Tiwalayo Eisape Thesis Defense: Language Comprehension, Production, and Reasoning in Humans and Neural Language Models
Description
Date/Time: Thursday, August 14th at 10AM
In-person Location: Singleton Auditorium, 46-3002
On Zoom: https://mit.zoom.us/j/95922088823?pwd=19SutL9gXt6DbLsbD0krvfj4WdEnqJ.1
Dissertation Defense Title: Language Comprehension, Production, and Reasoning in Humans and Neural Language Models
Abstract:
How closely do neural language models mirror human language processing, and what can this alignment teach us about cognition? This dissertation presents convergent evidence in comprehension, production, and reasoning that neural language models (LMs) can serve as productive instruments for understanding naturalistic human language use at scale.
Studies 1-2 examine comprehension with complementary methods. First, Cloze Distillation—a novel method for aligning models with human next-word predictions—improves both language modeling and reading time prediction, demonstrating that LMs and humans make distinct, complementary predictions. Second, new methods for identifying syntactic information in LM hidden states demonstrate that models learn to implicitly represent incremental syntactic state. These probes also enable targeted interventions, allowing us to manipulate representations to resolve (or induce) temporary misinterpretations, confirming mechanistic understanding. While these studies demonstrate prediction's role in comprehension, a complete account requires examining whether these mechanisms also shape how humans produce language in real-time. Study 3 analyzes a massive corpus of 2.3 million competitive typing events from TypeRacer.com, uncovering the first evidence of in-context predictability effects in this domain of production. Finally, Study 4 compares human and LM reasoning systematically---LMs achieve higher syllogistic reasoning accuracy than humans while still replicating several fine-grained human-like error patterns that are orthogonal to logical accuracy, including premise ordering effects.

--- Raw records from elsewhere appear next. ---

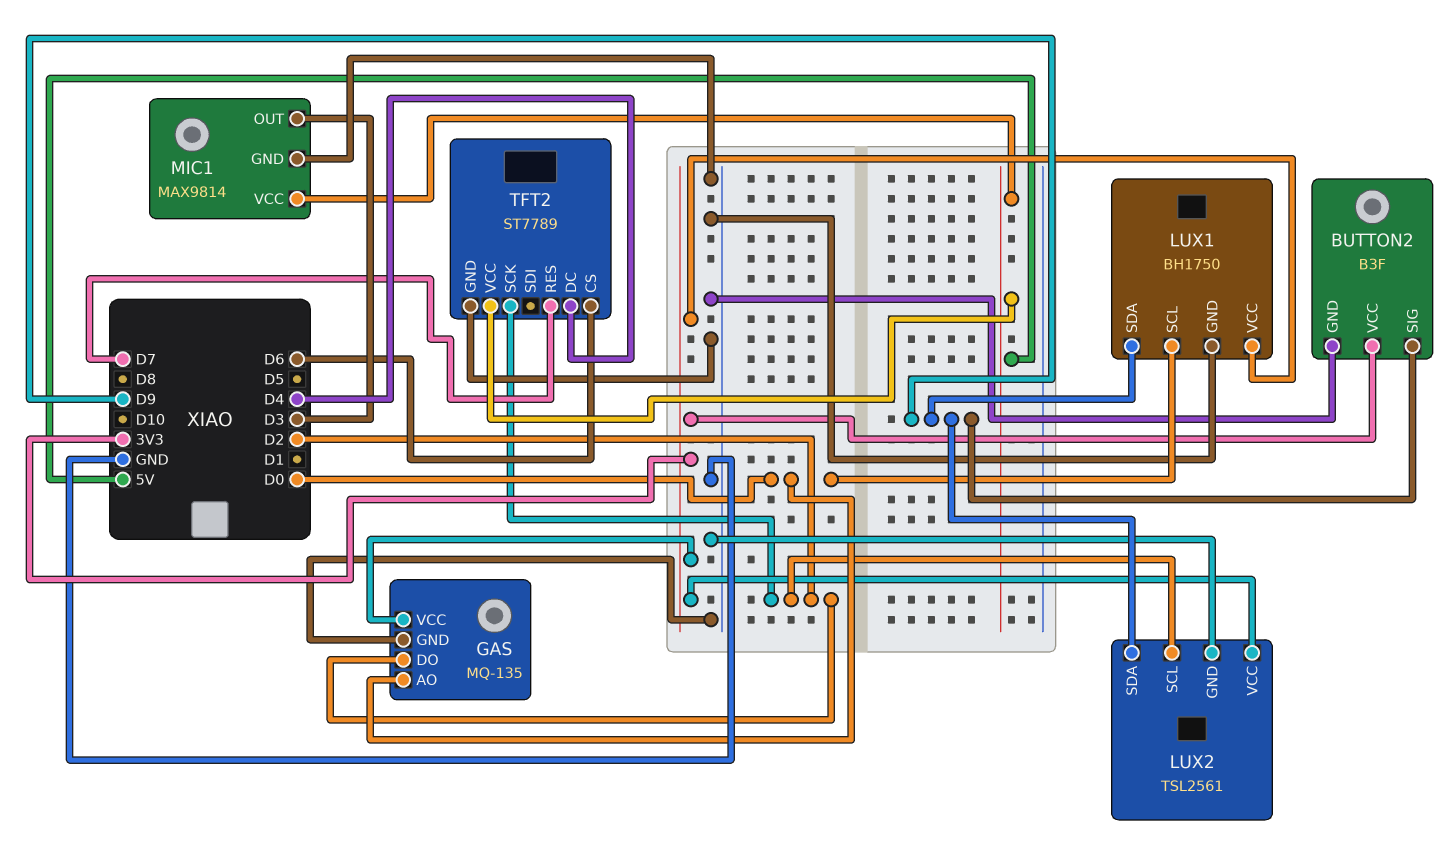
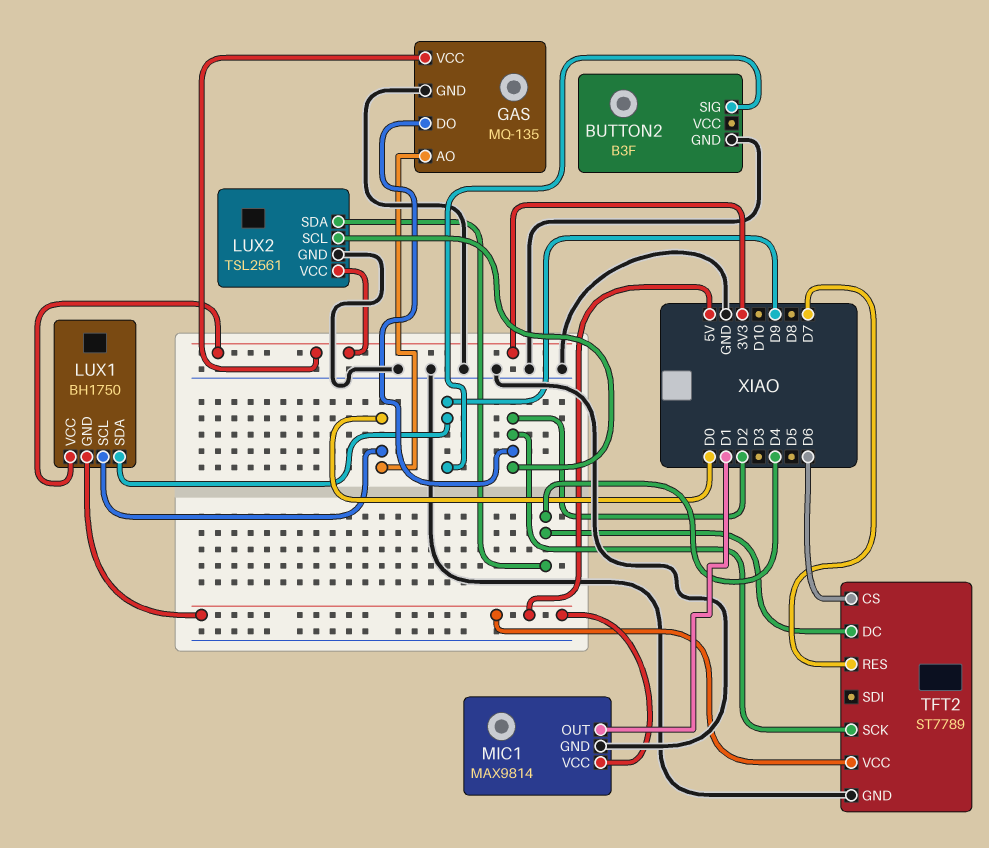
BUTTON2 pin VCC: 3V3 -> none
LUX1 pin GND: GND -> 5V
LUX2 pin SDA: D9 -> D4
MIC1 pin OUT: D3 -> D1

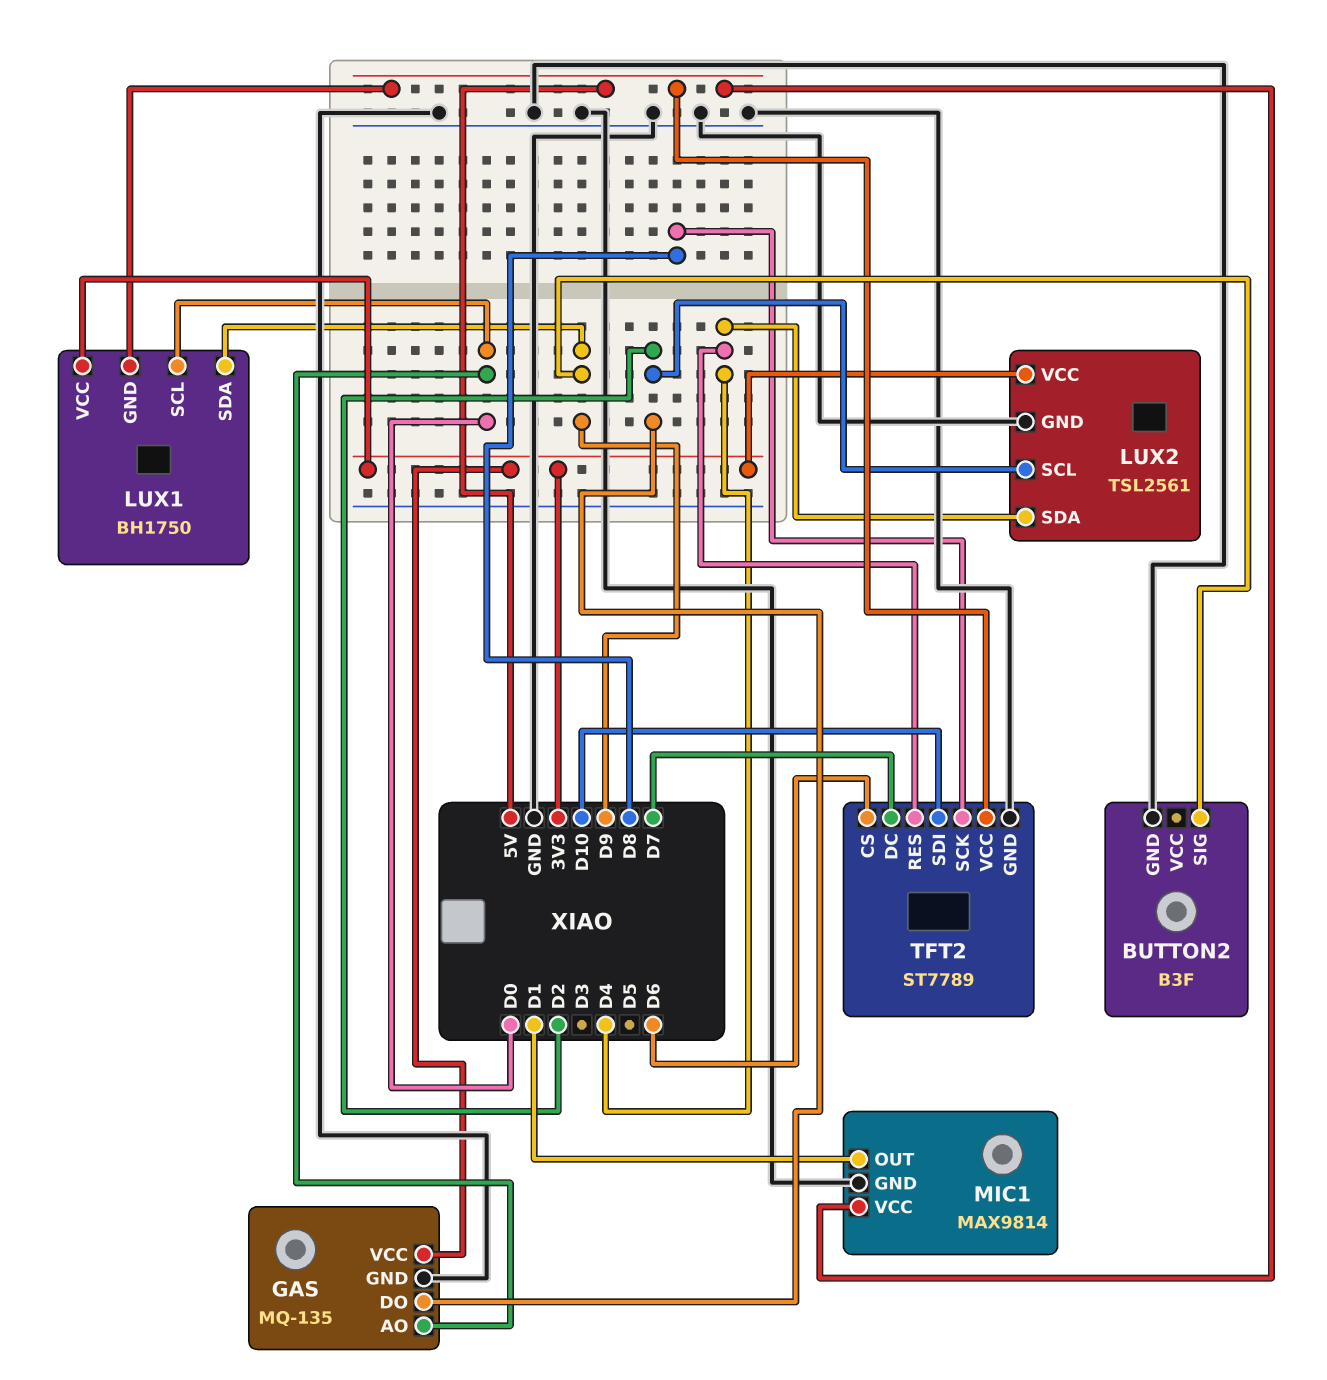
TFT2 pin DC: D4 -> D7
TFT2 pin RES: D7 -> D4
TFT2 pin SCK: D2 -> D8
TFT2 pin SDI: none -> D10

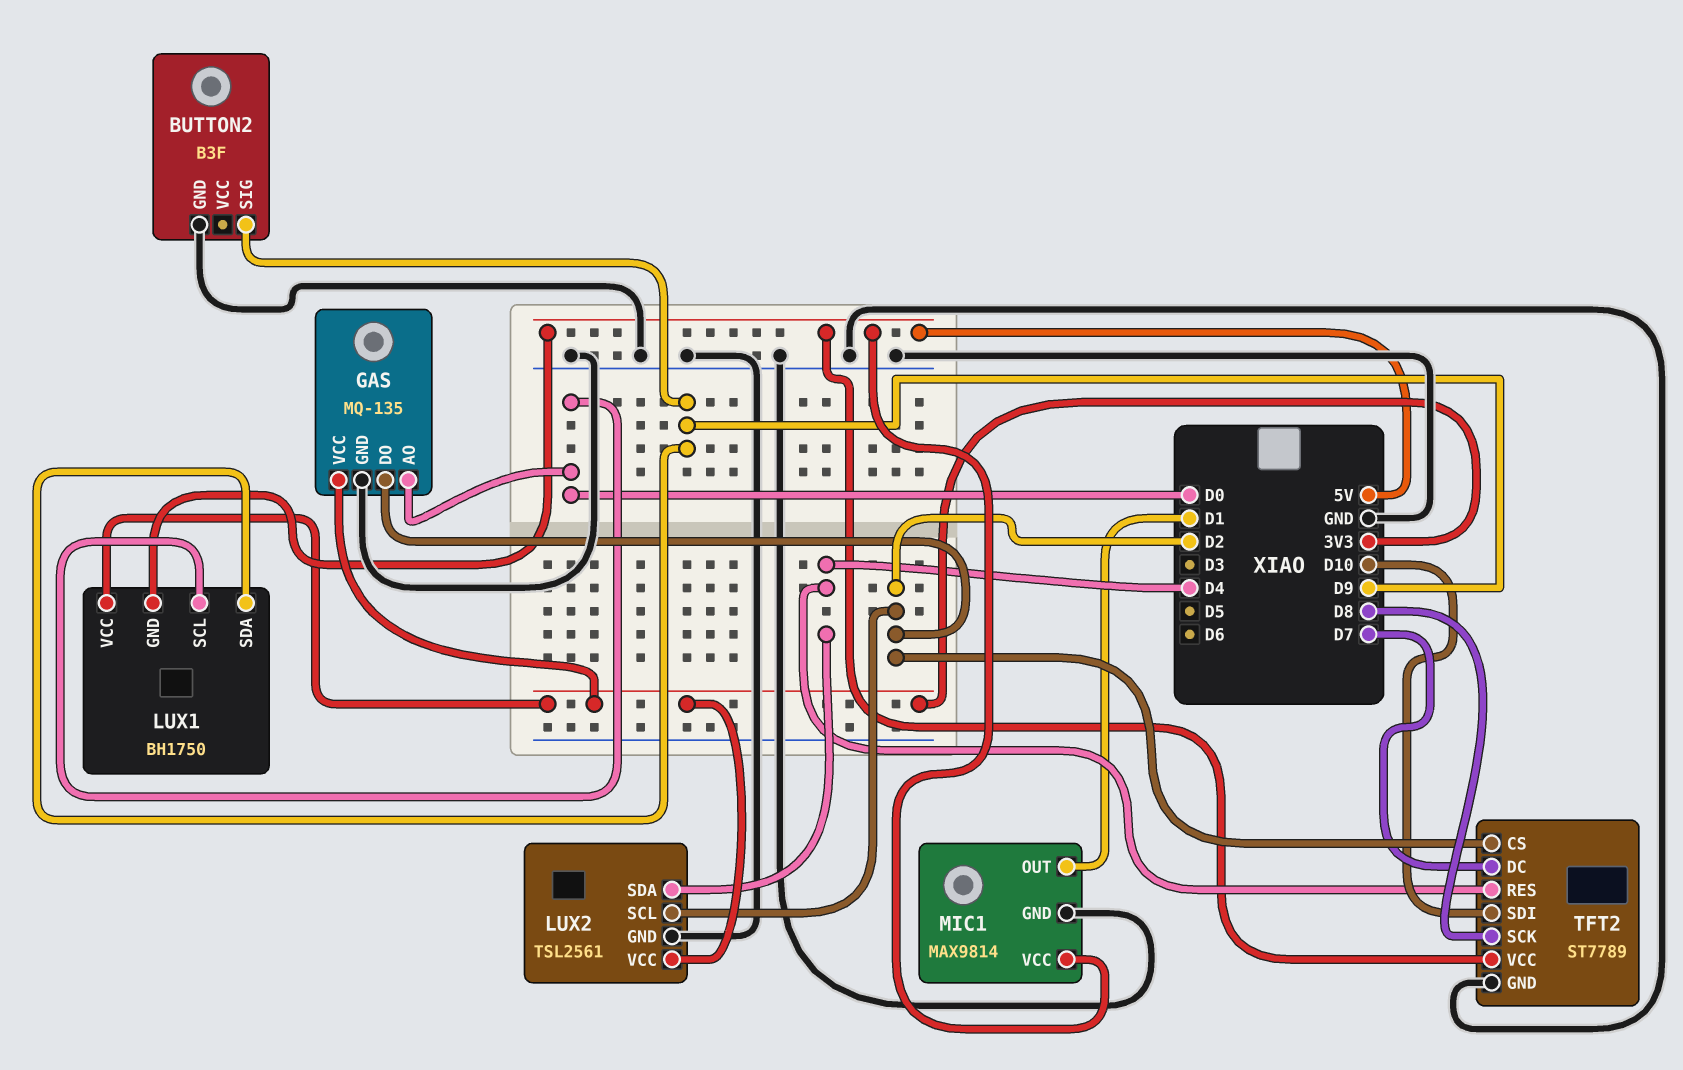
TFT2 pin CS: D6 -> D2

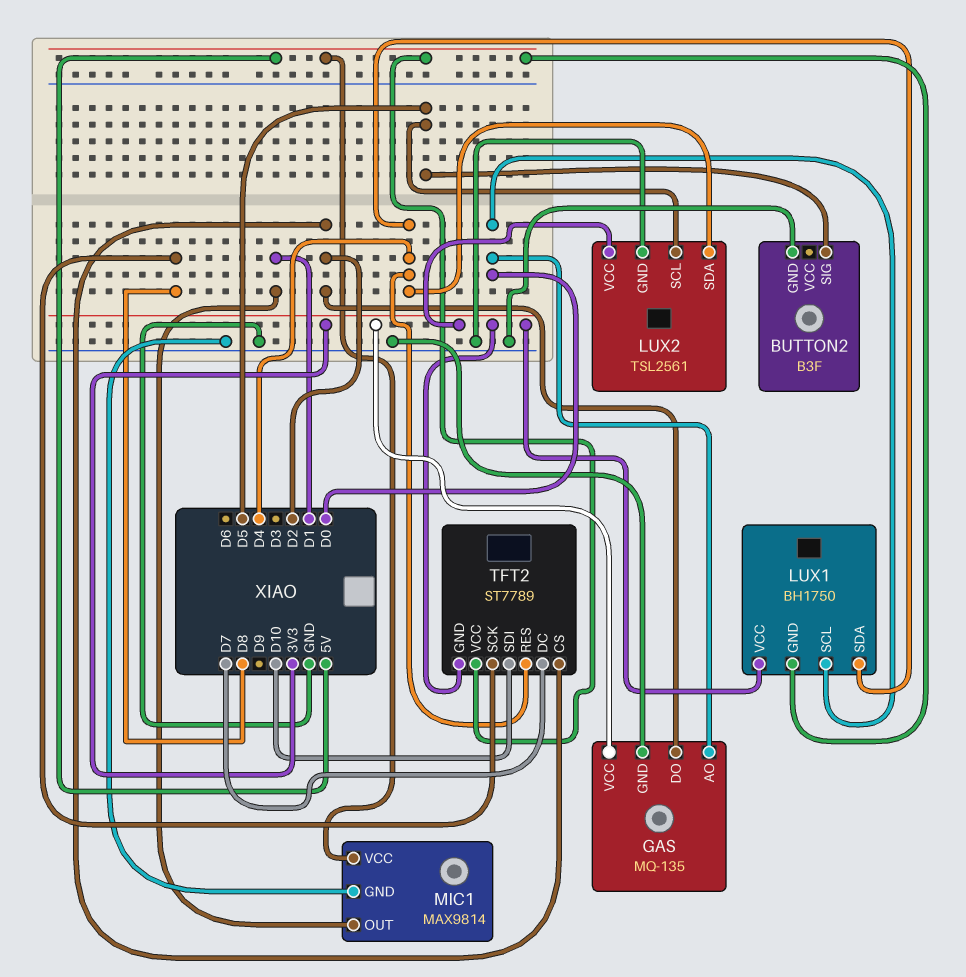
BUTTON2 pin SIG: D9 -> D5
LUX1 pin SDA: D9 -> D4
LUX2 pin SCL: D2 -> D5
TFT2 pin GND: GND -> 3V3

These converging findings reveal prediction as a fundamental mechanism in comprehension, production, and reasoning in both humans and LMs. While models achieve this through statistical learning rather than specialized cognitive architecture—often outperforming humans yet replicating their systematic biases—this alignment supports predictive processing theories of cognition. This work establishes LMs as scalable cognitive laboratories that can complement traditional experiments, and contributes psycholinguistically principled methods for understanding and controlling LMs.